→ PROVIDED RECORDS:
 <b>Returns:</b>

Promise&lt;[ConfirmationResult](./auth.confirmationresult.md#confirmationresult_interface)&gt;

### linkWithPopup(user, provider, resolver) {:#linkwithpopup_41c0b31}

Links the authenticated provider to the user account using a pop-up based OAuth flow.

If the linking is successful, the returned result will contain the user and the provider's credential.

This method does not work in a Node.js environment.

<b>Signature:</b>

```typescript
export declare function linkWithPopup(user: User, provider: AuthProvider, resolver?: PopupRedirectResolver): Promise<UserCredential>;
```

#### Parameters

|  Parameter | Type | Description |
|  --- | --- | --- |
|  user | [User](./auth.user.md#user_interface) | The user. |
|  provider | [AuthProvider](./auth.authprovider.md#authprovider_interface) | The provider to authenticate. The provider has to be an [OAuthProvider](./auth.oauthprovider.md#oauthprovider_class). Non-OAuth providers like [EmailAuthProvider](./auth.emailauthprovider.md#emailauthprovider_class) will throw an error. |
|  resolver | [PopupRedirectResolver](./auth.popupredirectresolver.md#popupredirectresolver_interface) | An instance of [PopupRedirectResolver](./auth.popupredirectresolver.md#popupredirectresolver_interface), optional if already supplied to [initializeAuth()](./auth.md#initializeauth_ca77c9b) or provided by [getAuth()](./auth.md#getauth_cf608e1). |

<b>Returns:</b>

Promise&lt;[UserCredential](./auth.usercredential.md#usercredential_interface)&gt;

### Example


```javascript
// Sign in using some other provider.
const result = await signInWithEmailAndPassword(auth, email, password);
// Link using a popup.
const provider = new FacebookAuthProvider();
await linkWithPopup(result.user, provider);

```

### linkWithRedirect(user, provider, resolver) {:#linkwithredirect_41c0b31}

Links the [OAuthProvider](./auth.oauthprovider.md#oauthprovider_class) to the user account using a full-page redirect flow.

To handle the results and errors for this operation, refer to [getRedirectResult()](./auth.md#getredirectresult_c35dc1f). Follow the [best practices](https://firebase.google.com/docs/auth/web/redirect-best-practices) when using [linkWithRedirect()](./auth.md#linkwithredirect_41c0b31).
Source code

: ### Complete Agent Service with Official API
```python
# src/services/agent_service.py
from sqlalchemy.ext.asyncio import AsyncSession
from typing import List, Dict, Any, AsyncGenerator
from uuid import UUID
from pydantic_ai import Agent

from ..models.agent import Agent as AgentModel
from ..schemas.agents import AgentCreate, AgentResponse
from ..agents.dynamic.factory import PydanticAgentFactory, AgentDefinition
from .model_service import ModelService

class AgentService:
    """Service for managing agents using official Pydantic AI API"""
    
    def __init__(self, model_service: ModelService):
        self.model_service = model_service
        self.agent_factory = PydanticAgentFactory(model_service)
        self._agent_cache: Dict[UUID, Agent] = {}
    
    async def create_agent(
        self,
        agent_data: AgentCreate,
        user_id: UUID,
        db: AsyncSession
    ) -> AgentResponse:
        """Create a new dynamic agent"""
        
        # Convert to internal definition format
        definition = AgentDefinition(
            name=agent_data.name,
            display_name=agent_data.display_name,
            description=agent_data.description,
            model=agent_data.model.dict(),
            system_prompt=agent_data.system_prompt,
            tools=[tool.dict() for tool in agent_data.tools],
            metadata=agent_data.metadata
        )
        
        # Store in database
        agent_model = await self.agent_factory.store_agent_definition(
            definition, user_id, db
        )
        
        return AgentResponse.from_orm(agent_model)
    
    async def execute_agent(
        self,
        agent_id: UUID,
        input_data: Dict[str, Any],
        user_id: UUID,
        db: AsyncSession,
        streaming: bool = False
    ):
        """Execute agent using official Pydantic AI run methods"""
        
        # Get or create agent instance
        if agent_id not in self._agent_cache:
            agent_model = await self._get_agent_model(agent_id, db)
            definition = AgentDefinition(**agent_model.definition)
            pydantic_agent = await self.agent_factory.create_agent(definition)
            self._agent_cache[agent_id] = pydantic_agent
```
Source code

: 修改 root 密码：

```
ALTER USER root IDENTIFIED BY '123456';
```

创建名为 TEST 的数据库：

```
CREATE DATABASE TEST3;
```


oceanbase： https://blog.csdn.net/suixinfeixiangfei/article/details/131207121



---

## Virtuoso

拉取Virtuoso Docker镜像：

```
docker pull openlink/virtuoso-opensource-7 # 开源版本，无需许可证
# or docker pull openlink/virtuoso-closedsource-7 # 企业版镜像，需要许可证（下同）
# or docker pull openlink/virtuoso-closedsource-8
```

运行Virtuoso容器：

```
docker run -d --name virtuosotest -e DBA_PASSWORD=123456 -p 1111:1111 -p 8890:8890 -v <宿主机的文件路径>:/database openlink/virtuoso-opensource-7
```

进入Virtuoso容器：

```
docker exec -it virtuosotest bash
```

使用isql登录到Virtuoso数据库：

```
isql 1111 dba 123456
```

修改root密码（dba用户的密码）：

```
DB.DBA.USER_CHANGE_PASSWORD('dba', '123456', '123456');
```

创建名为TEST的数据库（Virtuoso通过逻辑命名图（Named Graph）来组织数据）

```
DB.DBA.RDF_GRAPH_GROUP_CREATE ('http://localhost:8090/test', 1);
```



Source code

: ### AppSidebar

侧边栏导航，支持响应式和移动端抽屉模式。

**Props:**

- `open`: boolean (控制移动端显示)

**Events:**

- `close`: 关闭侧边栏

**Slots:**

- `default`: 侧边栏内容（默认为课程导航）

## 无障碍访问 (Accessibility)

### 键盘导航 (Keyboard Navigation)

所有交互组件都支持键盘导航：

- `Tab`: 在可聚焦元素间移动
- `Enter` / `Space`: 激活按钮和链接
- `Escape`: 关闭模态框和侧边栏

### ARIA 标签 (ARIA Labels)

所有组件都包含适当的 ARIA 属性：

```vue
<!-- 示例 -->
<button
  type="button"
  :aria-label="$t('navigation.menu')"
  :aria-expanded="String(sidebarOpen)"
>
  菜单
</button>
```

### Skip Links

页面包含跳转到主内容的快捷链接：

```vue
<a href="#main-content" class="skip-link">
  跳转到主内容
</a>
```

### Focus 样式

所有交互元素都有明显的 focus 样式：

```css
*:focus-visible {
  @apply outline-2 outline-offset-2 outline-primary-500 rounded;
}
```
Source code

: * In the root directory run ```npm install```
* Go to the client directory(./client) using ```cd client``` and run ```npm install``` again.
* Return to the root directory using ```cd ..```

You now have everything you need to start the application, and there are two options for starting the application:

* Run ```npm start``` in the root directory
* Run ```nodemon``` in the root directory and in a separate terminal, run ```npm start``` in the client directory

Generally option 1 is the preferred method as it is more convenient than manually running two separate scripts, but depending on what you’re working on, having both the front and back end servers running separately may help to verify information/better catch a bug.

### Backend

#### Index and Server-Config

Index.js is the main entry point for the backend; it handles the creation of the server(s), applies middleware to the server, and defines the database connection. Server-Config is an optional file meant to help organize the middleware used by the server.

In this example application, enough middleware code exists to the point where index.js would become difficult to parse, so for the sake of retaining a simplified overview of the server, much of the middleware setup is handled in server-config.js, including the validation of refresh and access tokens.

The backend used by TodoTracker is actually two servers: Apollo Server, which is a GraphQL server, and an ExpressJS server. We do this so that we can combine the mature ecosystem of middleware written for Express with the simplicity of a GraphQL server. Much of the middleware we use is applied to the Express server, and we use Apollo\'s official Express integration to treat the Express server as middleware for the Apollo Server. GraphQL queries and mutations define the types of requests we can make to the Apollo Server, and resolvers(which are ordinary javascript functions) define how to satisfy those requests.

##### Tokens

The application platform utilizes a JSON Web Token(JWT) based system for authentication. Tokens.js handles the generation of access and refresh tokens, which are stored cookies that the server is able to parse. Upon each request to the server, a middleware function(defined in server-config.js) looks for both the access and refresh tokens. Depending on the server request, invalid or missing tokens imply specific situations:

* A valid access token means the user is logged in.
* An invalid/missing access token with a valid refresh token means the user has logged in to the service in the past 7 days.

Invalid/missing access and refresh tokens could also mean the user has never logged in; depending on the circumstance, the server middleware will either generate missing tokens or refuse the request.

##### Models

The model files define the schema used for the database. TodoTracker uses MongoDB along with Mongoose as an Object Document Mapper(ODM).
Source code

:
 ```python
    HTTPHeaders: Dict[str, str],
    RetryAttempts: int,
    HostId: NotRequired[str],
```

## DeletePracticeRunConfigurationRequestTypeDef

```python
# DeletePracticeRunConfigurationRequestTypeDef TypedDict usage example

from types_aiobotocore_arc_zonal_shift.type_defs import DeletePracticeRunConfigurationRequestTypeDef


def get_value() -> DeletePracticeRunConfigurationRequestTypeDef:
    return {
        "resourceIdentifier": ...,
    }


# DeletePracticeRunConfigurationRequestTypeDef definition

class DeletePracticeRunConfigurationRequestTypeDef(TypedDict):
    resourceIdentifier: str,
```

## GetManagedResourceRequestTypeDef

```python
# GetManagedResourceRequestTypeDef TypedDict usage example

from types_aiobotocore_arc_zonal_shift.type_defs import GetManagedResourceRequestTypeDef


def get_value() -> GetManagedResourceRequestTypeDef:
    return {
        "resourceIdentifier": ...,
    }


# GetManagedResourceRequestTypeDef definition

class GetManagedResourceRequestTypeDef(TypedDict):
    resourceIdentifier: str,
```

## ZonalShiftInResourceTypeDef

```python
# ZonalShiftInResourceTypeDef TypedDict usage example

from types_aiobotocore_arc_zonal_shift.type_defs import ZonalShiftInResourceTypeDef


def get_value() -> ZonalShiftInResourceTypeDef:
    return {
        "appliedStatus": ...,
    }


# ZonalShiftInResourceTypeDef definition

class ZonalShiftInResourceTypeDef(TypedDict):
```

→ WHAT YOU ARE ASKED TO DO:
Pull every line containing "linkWithRedirect" out of the entries.

→ RESPONSE:
### linkWithRedirect(user, provider, resolver) {:#linkwithredirect_41c0b31}
To handle the results and errors for this operation, refer to [getRedirectResult()](./auth.md#getredirectresult_c35dc1f). Follow the [best practices](https://firebase.google.com/docs/auth/web/redirect-best-practices) when using [linkWithRedirect()](./auth.md#linkwithredirect_41c0b31).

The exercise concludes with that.